[Requirement]
Give the count of lines in the data that include the string "labels", with no added remarks.

BEGIN

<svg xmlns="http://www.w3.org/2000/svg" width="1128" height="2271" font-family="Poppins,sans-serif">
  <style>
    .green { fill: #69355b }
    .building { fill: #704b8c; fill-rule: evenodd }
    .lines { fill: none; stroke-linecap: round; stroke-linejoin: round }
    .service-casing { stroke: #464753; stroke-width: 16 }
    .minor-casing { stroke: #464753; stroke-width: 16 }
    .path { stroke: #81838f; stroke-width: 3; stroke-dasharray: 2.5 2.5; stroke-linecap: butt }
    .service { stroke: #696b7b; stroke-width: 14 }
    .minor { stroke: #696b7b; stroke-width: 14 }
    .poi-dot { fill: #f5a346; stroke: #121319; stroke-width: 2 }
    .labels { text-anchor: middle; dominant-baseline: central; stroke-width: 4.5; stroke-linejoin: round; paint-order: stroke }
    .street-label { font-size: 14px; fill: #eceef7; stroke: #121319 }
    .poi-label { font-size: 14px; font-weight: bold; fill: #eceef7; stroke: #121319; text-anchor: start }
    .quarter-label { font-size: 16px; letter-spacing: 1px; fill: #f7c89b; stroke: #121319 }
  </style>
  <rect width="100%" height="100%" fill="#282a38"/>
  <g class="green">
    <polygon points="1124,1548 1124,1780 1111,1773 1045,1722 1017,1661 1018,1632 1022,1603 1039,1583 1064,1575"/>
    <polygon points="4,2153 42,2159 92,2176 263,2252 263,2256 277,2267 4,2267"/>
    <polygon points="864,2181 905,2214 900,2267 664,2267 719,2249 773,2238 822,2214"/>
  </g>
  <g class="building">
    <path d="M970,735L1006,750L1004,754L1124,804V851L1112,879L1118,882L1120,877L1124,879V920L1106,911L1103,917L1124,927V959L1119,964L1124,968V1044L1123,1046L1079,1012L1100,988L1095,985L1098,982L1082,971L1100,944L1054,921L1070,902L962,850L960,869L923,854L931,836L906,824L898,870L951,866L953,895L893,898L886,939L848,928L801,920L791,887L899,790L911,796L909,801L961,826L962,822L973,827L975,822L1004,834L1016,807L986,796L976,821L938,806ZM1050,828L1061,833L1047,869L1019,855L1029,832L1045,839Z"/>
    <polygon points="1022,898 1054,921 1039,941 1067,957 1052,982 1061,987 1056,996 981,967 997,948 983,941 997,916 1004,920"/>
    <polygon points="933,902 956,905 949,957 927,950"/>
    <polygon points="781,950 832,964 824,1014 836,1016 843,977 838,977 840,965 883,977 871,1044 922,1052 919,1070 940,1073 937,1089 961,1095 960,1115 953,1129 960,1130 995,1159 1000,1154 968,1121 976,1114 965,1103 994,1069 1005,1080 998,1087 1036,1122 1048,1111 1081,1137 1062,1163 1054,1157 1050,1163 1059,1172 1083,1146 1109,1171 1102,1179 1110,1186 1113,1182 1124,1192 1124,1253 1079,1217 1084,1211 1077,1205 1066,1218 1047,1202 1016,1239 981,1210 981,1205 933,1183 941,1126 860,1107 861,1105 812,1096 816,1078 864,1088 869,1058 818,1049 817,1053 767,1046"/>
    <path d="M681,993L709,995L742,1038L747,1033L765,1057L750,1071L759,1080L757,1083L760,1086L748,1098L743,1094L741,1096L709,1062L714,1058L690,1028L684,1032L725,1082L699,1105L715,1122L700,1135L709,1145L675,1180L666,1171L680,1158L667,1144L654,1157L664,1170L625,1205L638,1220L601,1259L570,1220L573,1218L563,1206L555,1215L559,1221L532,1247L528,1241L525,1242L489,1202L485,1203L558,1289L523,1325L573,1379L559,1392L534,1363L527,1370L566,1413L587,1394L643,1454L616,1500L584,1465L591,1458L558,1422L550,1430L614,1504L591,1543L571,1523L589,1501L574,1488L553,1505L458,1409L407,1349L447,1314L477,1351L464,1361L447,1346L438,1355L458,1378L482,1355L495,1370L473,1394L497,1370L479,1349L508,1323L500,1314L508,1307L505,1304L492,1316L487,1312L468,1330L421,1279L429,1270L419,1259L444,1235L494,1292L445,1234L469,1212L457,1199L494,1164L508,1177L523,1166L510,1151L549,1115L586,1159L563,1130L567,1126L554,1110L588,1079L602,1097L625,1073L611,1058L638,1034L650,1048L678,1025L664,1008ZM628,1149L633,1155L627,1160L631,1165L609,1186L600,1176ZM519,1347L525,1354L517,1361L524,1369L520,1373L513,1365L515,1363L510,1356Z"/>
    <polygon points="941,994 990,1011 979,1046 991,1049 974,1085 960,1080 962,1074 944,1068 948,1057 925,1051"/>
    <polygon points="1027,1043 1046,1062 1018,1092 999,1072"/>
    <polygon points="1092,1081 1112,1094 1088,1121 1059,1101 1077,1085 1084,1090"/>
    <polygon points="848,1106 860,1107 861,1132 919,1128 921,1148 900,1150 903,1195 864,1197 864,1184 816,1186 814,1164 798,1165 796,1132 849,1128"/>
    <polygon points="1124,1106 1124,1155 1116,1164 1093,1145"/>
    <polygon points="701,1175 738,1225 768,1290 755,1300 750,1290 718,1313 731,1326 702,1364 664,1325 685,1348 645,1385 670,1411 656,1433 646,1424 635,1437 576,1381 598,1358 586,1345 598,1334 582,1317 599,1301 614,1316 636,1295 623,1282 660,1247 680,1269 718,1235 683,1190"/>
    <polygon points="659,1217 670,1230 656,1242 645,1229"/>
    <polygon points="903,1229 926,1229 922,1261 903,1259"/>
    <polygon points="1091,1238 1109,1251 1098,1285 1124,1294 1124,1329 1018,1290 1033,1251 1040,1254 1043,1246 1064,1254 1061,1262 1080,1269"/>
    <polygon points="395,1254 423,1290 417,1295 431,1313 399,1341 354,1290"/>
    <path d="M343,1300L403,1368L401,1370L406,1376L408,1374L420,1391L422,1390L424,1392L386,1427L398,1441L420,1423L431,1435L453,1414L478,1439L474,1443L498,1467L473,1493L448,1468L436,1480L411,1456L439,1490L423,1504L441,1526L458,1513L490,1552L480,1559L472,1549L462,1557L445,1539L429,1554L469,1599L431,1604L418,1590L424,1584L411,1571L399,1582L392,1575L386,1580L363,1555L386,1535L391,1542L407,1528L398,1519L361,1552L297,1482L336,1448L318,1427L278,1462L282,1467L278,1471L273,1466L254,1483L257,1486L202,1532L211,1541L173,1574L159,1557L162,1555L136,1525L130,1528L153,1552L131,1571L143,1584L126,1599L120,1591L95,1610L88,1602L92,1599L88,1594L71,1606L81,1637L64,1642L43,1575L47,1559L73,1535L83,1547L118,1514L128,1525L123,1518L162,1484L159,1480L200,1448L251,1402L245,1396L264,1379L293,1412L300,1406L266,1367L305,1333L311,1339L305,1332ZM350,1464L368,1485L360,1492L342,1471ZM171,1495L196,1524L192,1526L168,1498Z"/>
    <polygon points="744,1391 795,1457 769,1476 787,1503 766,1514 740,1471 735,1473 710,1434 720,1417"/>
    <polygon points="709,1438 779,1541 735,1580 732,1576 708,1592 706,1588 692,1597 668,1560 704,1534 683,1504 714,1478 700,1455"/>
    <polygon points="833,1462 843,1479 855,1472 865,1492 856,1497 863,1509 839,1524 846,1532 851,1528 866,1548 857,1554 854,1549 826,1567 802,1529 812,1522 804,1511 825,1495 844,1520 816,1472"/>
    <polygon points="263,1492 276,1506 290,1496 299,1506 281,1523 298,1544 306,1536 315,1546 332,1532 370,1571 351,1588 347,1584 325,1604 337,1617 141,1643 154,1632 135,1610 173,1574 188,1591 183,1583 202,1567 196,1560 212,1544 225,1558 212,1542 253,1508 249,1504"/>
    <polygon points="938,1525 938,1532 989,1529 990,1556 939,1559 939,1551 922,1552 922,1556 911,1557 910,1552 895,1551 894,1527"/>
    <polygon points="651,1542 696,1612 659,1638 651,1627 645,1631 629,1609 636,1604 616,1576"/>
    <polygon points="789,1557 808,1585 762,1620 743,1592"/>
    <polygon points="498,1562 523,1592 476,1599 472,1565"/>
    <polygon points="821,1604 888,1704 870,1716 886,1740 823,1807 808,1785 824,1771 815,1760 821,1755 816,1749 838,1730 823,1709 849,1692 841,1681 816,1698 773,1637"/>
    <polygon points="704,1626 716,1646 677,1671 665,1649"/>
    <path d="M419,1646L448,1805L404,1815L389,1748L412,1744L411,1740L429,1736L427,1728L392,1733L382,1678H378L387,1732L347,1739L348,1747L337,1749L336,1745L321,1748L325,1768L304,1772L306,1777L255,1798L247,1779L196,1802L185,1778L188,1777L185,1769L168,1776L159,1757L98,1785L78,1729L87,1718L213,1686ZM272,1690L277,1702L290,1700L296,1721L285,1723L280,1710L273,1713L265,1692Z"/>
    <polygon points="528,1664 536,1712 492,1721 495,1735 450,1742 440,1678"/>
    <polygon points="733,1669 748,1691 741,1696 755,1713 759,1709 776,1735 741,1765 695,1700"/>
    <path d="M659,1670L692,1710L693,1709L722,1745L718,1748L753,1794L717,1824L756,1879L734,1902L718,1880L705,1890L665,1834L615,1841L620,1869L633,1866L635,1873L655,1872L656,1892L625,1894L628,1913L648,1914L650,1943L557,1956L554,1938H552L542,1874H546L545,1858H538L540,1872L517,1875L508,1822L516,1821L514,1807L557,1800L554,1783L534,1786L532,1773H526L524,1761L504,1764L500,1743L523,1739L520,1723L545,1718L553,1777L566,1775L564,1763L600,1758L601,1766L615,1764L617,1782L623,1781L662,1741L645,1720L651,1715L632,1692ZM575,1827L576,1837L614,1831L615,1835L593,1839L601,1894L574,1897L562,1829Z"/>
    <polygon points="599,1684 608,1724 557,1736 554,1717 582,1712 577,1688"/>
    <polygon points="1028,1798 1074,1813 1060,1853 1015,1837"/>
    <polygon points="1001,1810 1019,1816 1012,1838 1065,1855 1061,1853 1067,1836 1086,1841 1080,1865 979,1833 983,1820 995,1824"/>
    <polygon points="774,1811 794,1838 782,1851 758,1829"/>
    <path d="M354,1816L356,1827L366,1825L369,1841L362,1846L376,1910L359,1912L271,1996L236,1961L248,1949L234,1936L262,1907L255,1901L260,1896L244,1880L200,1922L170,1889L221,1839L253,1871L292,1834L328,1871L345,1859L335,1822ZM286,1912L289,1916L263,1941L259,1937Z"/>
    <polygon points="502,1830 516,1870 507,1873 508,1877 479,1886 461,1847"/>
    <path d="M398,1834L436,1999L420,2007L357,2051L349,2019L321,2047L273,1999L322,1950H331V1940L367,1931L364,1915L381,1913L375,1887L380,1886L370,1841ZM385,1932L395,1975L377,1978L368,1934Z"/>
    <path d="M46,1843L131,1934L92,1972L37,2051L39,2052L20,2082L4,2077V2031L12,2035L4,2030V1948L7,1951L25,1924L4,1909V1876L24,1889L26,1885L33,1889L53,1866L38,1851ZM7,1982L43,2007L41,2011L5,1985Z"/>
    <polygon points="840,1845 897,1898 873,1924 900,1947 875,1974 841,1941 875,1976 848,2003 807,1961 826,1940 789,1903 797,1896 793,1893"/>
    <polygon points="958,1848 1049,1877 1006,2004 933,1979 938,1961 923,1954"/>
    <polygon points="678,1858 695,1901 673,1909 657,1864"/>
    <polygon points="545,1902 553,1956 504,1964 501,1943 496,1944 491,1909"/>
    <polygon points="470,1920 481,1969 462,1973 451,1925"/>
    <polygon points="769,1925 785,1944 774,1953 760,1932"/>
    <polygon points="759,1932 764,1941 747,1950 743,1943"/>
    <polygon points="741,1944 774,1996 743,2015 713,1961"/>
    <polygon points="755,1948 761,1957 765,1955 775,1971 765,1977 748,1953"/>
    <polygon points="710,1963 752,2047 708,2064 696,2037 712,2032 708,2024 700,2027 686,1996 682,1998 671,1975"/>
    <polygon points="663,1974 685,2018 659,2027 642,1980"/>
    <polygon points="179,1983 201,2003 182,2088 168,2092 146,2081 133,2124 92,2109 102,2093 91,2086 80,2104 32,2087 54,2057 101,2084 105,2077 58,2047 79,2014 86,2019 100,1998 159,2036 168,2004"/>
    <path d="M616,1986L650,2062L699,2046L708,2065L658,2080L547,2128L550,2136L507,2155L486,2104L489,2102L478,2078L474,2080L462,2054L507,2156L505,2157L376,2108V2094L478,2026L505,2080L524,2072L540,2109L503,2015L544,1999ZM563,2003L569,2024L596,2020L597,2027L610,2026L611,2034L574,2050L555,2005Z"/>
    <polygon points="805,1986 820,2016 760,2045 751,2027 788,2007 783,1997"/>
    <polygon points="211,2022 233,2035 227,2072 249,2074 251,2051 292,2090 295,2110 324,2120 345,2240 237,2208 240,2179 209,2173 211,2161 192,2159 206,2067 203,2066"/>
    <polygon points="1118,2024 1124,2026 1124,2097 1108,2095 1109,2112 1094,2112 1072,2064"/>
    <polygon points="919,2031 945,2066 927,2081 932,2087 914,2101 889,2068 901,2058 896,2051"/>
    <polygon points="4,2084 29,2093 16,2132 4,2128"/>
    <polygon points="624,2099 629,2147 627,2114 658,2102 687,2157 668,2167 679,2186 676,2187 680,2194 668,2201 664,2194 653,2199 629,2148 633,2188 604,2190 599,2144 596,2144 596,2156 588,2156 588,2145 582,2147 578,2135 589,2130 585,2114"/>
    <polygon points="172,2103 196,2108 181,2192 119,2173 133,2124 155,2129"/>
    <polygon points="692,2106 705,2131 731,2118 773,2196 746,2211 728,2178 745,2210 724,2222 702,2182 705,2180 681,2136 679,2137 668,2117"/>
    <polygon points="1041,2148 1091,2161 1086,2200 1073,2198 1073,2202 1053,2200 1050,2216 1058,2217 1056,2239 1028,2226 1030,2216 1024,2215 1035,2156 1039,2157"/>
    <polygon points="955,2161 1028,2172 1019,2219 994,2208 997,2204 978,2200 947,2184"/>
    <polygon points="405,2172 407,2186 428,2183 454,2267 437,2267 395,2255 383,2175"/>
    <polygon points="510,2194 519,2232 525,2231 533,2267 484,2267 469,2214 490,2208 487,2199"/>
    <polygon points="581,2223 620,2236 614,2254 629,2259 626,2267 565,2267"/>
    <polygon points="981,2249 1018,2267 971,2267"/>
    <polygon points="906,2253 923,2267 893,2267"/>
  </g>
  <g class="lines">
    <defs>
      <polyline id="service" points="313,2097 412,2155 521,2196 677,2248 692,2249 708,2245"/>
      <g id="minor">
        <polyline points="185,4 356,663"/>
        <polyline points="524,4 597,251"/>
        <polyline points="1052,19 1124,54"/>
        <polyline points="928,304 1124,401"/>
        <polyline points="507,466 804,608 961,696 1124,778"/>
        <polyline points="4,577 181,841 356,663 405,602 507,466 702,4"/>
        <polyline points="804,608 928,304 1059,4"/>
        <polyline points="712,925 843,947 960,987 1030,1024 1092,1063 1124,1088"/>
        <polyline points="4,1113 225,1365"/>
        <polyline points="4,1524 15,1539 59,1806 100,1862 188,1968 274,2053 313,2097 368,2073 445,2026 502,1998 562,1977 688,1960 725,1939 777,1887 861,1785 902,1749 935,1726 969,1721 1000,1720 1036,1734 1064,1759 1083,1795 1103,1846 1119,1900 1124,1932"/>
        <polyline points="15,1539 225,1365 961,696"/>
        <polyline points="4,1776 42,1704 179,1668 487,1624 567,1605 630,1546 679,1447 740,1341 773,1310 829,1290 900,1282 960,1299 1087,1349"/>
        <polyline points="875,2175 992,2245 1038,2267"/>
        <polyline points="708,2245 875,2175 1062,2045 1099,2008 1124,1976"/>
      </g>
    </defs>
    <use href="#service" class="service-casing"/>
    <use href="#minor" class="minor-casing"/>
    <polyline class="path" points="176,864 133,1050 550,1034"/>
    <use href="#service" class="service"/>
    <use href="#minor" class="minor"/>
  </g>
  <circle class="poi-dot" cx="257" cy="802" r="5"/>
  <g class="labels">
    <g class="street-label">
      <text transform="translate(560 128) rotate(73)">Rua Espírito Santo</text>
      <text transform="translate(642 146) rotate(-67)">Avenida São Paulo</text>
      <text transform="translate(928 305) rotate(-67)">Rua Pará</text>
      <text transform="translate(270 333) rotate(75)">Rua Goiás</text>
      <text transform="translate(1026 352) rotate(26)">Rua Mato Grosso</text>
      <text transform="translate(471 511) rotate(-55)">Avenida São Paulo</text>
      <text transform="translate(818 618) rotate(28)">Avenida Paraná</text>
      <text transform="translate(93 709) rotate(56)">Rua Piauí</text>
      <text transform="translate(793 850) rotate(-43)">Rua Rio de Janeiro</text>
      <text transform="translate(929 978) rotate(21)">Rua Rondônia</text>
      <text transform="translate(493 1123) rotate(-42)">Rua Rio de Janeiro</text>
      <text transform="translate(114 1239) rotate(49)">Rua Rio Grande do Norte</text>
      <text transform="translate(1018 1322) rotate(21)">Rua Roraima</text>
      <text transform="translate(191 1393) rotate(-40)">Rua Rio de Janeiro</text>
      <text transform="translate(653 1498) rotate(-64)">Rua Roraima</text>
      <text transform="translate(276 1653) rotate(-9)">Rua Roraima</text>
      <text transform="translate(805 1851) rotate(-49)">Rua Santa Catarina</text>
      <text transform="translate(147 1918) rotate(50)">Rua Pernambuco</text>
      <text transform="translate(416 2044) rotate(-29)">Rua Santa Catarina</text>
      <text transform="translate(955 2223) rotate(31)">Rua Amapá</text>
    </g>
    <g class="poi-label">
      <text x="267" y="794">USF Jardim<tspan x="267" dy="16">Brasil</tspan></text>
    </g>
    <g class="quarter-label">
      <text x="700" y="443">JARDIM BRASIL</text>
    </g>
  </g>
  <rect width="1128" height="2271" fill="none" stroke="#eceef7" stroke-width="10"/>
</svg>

END

[Response to the exercise]
2